We had permission from the owners to park our cars in Hofi Mango. From there Fred, Carel, Eddy and I crossed the street and entered the area. This is also a well-known indian site. Lots of historical shells and also ceramic pot shards can be found on and along the path.

Soon we found the first waterworks in this area, two water tanks. Strange in the sense that these are built halfway beneath groundlevel. Other water tanks that we find are built on top of the ground. I don't know the reason for this exception but it has some disadvantages. The pressure from the outside earth was apparently too much for the sides and they caved in. The watertanks are built with concrete blocks made from finger coral which was used before Shell arrived on the island. So these tanks are apparently from the beginning of the last century.
Closeby we found a modern deepwell with the number 12100.

A bit farther we found a rectangular well made from the same concrete blocks as the water tanks so probably from the same period.

Noticable was the fact that the drought is taking its toll. There were a lot of dead iguanas and even a kitten. The kitten probably died in the last 24 hours because it was still completely intact and looked so alive that I touched it to check it for live signs. But it was already stiff. We also found the skull of a deer but that was probably from longer ago. But there are also positive signs; apparently there is still some water deep in the ground. Manzaliña still have their leaves. We found a Tamarind tree with green leaves and ripe fruits. A bit sour because the lack of sufficient water but still edible. Another Tamarind tree was not that lucky. It had a lot of large fungi on the stem and was obviously dying. Large branches were lying on the ground, broken off and fallen down from the tree. But we still trusted it enough to sit under it to take our apple break.

After the break we followed our track through the main rooi in the direction of a hill. South-east of that hill we found an interesting dam structure. Strangely enough it is not a dam that has the same height over the full width but it has a V-shaped dip in the middle of the dam. According to Gerard van Buurt this dam was built in 1974 and its purpose was to measure the flow of water in the rooi. In the past there were some instruments placed to register the flow and also the amount of rainfall. And possibly the ground water levels were checked in the small deepwell or the empty square well. The monitoring took place over 7 years. But in that whole period only once the water flowed over this dam. So the conclusion was that the underground is very porous which causes the water to drop quickly trough the surface layer and to flow mainly underground towards the bay of Santa Crus. Only after very heavy rainfall there is water flowing through the rooi. After reaching this conclusion the monitoring was not continued.

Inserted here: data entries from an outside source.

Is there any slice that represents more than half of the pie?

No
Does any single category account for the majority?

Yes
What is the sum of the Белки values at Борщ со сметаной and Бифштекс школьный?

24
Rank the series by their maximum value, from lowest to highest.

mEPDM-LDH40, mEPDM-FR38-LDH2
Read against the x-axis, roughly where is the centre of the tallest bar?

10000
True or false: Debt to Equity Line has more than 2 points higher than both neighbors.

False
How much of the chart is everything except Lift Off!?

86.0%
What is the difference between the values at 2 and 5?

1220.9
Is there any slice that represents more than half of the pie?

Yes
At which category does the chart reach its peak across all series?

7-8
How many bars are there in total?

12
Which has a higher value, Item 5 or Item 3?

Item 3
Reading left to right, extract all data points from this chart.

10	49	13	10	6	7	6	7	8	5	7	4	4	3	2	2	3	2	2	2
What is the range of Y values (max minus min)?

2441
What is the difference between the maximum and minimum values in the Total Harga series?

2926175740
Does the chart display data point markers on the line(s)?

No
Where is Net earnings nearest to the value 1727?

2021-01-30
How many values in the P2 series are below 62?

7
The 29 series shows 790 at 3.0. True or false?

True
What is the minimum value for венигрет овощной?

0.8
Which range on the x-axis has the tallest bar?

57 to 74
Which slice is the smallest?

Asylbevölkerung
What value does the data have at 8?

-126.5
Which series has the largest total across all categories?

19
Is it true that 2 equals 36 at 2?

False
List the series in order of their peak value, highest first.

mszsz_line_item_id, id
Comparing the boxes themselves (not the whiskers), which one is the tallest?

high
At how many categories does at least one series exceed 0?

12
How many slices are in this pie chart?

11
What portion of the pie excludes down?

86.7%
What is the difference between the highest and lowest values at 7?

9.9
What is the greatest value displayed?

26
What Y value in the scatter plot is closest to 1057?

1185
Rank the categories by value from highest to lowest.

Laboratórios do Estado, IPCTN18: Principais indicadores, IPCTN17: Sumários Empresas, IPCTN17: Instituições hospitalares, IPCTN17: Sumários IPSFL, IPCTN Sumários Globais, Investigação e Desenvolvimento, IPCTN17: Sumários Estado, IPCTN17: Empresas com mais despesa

It was getting late (close to eleven) so we decided, before we would go back, to go to the top of the hill to check for a red dot on the Werbata map. A red dot means that there was a stone structure when this map was made in the beginning of the 20th century. But we didn't find anything. Fred was here before with François and also then they didn't find anything.

After a short break we took the same route back to the square well. From there we followed a path that was indicated on the Kadaster map from 1993. This concluded our hike for this day.